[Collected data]
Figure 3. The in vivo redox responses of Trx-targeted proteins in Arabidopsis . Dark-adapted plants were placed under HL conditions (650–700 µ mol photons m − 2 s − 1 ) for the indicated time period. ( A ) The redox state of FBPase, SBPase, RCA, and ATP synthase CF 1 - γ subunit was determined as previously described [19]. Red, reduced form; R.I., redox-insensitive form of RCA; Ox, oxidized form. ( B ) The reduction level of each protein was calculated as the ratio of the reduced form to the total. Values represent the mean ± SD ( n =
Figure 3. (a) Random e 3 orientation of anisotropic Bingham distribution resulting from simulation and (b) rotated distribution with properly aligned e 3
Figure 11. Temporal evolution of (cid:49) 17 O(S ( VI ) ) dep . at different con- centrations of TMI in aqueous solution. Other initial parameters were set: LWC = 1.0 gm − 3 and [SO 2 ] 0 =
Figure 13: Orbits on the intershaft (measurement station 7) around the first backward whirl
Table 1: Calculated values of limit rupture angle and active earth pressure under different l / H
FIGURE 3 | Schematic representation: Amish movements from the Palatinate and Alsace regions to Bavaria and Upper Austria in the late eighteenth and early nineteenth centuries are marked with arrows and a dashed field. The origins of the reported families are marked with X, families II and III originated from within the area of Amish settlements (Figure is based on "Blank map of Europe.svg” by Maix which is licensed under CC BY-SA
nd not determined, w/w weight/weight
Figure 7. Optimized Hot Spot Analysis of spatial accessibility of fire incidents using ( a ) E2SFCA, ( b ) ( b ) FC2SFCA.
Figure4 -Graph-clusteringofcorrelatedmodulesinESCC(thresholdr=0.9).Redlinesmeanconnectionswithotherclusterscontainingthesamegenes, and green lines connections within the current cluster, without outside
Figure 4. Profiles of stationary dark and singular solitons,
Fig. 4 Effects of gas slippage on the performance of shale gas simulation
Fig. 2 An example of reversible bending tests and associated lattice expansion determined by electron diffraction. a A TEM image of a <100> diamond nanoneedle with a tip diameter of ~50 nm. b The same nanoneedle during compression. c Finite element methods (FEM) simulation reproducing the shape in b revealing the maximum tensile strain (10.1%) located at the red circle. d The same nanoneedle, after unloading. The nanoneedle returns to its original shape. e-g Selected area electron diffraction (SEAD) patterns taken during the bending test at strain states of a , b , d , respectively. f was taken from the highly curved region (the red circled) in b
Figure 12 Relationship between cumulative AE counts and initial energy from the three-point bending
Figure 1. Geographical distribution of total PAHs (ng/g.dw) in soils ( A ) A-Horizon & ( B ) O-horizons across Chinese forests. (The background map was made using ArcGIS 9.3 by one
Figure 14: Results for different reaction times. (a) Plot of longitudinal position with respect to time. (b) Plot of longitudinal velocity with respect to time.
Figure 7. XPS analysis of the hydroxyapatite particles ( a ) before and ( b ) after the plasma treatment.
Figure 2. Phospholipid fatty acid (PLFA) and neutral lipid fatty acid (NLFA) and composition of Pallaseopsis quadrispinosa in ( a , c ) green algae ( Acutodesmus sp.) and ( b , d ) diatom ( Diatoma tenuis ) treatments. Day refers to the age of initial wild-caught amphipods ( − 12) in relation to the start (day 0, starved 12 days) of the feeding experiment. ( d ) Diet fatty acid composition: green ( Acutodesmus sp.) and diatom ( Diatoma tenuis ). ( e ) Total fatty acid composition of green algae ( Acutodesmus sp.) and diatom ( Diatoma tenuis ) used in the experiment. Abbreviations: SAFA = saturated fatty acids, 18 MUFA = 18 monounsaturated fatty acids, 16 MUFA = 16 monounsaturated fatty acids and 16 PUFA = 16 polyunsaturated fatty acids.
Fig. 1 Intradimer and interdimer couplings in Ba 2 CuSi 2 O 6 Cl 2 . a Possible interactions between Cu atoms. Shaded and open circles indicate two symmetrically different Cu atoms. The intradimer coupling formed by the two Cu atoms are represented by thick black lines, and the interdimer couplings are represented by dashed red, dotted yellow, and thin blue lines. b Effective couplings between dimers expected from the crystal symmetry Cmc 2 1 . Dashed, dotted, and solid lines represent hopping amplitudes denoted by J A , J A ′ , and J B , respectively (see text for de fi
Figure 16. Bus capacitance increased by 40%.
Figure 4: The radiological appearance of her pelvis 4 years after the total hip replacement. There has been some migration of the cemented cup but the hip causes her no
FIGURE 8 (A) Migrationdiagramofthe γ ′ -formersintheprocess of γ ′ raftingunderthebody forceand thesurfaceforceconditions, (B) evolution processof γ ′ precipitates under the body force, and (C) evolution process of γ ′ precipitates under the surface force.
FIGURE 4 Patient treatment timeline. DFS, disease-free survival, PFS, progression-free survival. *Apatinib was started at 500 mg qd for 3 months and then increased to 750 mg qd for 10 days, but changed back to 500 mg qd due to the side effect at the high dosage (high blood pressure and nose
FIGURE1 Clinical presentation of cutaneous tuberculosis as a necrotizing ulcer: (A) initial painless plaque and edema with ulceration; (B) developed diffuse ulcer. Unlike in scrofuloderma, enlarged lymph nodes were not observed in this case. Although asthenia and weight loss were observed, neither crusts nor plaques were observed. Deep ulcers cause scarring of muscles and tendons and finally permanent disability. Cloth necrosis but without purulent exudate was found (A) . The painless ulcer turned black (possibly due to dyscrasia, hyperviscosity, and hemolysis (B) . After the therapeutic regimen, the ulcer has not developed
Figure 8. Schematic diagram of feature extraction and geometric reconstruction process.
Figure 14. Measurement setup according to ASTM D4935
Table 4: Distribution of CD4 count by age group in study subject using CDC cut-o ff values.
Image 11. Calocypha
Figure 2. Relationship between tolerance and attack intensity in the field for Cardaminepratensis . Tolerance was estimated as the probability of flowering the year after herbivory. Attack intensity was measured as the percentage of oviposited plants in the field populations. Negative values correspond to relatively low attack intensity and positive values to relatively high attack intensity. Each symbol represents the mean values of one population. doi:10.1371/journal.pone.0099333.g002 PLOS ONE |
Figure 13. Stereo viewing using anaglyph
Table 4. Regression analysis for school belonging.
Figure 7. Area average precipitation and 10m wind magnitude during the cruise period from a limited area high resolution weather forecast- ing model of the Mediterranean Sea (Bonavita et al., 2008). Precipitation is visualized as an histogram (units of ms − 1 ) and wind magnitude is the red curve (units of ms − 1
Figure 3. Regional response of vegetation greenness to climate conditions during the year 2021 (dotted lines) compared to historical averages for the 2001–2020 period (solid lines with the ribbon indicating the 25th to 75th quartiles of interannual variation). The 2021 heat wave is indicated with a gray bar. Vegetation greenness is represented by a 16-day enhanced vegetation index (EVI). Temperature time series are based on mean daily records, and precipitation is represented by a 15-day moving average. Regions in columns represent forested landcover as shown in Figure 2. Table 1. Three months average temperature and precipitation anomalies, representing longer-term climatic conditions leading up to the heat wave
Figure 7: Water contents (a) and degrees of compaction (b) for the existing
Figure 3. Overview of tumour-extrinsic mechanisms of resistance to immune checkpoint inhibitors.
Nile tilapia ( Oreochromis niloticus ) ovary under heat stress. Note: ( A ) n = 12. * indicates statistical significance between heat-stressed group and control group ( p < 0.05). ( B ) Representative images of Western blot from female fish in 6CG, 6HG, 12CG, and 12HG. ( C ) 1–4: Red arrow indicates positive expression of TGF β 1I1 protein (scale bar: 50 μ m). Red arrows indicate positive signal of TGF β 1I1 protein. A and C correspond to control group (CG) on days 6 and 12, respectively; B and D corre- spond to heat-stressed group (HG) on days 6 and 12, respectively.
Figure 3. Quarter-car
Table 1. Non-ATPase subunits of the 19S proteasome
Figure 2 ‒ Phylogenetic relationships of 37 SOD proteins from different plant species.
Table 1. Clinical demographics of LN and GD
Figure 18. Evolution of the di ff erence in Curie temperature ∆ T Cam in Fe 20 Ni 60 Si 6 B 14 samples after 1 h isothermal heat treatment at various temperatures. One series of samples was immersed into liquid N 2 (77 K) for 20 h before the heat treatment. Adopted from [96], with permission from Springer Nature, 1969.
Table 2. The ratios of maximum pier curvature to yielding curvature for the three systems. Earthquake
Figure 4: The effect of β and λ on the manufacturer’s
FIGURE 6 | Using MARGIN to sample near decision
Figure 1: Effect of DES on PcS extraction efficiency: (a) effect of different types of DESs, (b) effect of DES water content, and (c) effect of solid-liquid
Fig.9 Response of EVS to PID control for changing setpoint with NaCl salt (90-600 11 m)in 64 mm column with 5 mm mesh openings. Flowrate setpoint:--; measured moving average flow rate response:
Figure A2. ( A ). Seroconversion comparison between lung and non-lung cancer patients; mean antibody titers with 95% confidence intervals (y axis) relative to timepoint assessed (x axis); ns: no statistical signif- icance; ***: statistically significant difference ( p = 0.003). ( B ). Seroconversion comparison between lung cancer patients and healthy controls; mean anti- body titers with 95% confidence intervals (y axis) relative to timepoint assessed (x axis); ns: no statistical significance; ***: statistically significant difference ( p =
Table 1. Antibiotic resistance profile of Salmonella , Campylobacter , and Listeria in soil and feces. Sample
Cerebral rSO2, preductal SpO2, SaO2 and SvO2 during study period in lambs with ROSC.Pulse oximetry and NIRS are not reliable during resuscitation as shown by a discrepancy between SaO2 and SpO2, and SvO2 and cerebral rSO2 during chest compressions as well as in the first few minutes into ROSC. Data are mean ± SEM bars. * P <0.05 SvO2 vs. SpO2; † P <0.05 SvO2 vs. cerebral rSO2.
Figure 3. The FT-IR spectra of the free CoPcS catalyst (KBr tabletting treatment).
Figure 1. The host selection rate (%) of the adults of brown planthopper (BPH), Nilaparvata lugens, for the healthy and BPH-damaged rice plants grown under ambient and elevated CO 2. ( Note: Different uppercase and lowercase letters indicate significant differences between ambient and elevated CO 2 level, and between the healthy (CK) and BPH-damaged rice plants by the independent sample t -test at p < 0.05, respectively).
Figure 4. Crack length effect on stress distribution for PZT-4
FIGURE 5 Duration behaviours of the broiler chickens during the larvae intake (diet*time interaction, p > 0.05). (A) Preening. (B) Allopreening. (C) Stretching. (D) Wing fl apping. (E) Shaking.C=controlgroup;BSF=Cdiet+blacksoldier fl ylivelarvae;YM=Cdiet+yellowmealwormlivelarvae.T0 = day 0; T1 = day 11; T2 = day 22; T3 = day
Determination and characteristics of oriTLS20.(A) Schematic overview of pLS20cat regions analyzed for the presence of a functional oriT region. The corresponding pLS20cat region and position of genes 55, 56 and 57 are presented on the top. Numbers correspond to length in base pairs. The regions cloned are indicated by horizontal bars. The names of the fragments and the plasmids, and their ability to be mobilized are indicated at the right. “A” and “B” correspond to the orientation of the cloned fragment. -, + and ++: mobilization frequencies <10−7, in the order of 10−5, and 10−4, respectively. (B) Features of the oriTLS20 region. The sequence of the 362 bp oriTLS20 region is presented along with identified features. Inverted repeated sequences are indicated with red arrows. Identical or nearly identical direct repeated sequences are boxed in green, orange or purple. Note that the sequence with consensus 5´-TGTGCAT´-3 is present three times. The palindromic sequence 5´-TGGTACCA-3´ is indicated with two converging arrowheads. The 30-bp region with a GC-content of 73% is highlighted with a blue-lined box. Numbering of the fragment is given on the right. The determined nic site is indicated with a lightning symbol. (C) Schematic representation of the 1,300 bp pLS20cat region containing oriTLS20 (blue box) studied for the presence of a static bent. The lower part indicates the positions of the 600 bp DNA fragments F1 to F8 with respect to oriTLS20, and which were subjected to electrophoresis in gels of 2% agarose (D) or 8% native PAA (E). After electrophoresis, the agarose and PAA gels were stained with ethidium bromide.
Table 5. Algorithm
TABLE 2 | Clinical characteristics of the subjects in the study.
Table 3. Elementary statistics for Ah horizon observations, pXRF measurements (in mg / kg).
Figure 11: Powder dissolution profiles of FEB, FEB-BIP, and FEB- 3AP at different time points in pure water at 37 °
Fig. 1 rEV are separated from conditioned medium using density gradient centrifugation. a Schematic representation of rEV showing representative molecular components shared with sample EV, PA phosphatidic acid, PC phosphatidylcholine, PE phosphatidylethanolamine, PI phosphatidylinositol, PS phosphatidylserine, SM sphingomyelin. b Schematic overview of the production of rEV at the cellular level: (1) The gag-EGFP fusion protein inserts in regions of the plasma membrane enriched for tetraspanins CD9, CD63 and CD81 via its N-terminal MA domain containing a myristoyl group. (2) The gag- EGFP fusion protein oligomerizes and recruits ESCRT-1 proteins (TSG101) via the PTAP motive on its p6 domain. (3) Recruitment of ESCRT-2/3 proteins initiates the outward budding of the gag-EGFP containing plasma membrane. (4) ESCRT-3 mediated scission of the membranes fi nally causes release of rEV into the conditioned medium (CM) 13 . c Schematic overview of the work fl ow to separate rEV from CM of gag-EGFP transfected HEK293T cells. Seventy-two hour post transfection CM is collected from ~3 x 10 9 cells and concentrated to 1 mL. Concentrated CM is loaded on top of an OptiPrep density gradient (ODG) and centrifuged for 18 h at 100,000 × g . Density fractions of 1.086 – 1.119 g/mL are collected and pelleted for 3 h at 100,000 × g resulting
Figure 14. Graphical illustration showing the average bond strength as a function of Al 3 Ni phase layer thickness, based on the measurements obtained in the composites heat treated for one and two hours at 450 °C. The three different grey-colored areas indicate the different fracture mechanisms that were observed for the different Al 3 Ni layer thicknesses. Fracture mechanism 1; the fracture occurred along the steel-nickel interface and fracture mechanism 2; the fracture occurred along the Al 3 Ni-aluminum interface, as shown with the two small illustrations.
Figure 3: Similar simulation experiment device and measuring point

## EXERCISE DESCRIPTION
In the data above, find the line with "Figure 7. Area" and the line with "Figure 7: Water". Retype both, plus every line between them, exactly.

## YOUR SOLUTION
Figure 7. Area average precipitation and 10m wind magnitude during the cruise period from a limited area high resolution weather forecast- ing model of the Mediterranean Sea (Bonavita et al., 2008). Precipitation is visualized as an histogram (units of ms − 1 ) and wind magnitude is the red curve (units of ms − 1
Figure 3. Regional response of vegetation greenness to climate conditions during the year 2021 (dotted lines) compared to historical averages for the 2001–2020 period (solid lines with the ribbon indicating the 25th to 75th quartiles of interannual variation). The 2021 heat wave is indicated with a gray bar. Vegetation greenness is represented by a 16-day enhanced vegetation index (EVI). Temperature time series are based on mean daily records, and precipitation is represented by a 15-day moving average. Regions in columns represent forested landcover as shown in Figure 2. Table 1. Three months average temperature and precipitation anomalies, representing longer-term climatic conditions leading up to the heat wave
Figure 7: Water contents (a) and degrees of compaction (b) for the existing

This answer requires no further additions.